What was it Cameron was saying the other day about not associating himself with anyone who carried out “aggressive tax avoidance”?
Jeremy can you remember what he said?
Oh well I guess that's because you're too busy trying to sort out your tax affairs:
"The Culture Secretary was paid a dividend by the company he founded in the form of half its office building. The offices were then immediately leased back to the same company.
Accountants said that the deal allowed Mr Hunt to legally reduce his potential tax bill by more than £100,000 because it was completed just days before an announced 10 per cent rise in the tax on dividends in April 2010.
The Culture Secretary and his business partner, Mike Elms, transferred ownership of their company’s office building in Hammersmith into their own names in April 2010, just before the tax rate for the transaction rose to 42.5 per cent. They then leased the property back to Hotcourses, their jointly owned education company, for 10 years.
By paying themselves the building as a dividend before the change in tax rules, the two men saved themselves an income tax bill of £202,000 on the £1.8 million deal, by paying tax on it at the rate of 32.5 per cent. The company now pays them £60,750 a year in rent. No stamp duty was payable on the property, which at the time would have been 4 per cent.
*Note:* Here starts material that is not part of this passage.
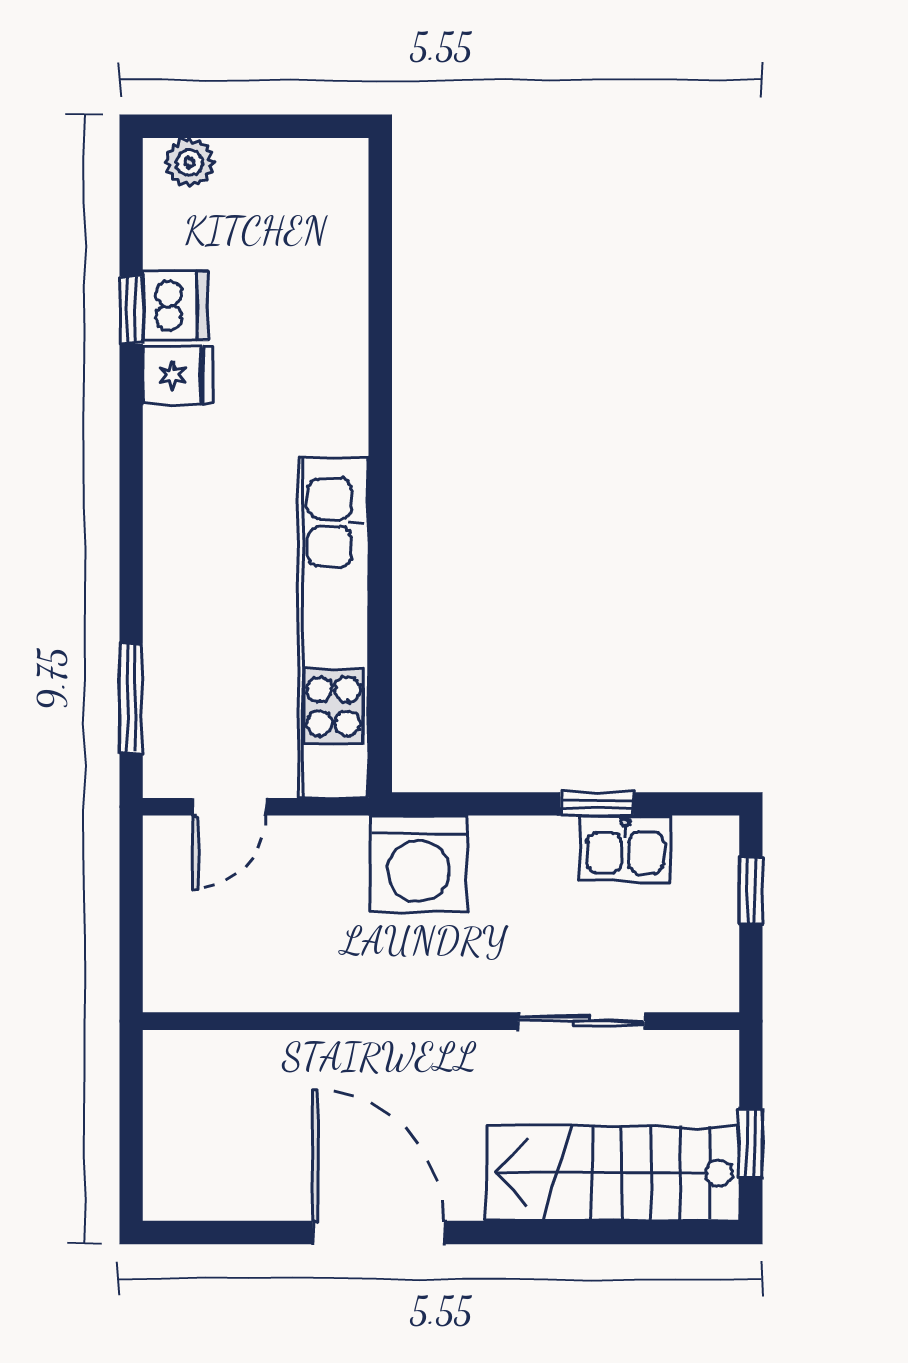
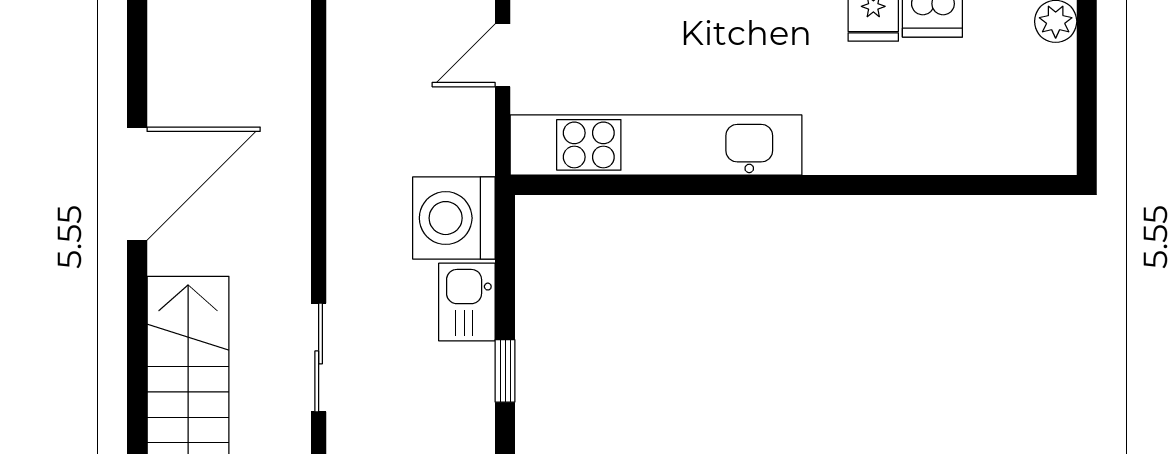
door: (229, 807) -> (503, 55), hinge flipped
kitchen sink: (625, 848) -> (467, 302), moved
Mr Hunt and Mr Elms set up Hotcourses in 1991. Mr Hunt stood down as a director in 2009, but remains a major shareholder in the company.
A spokesman for Mr Hunt said that all the Culture Secretary’s interests were properly declared and approved by his department’s permanent secretary. “Mr Hunt is a shareholder of Hotcourses and has not been an employee since the end of December 2009. The only way he can receive income is as a dividend paid to shareholders. As a shareholder, Mr Hunt has no responsibility for the day-to-day running of Hotcourses, including any financial decisions.”
Mr Hunt owns 48.6 per cent of Hotcourses. In the previous financial year, it paid £2 million in dividends, meaning Mr Hunt would have received £972,000.
Mr Elms said: “A dividend in specie [the name of the transaction] is the correct way to pay a non-cash dividend and all appropriate taxes were paid.
“Mr Hunt has no responsibility for any financial decisions including the nature, amount and timing of dividend payments to shareholders.”
Hundreds of companies brought forward their dividend payments to beat the tax rise in April 2010."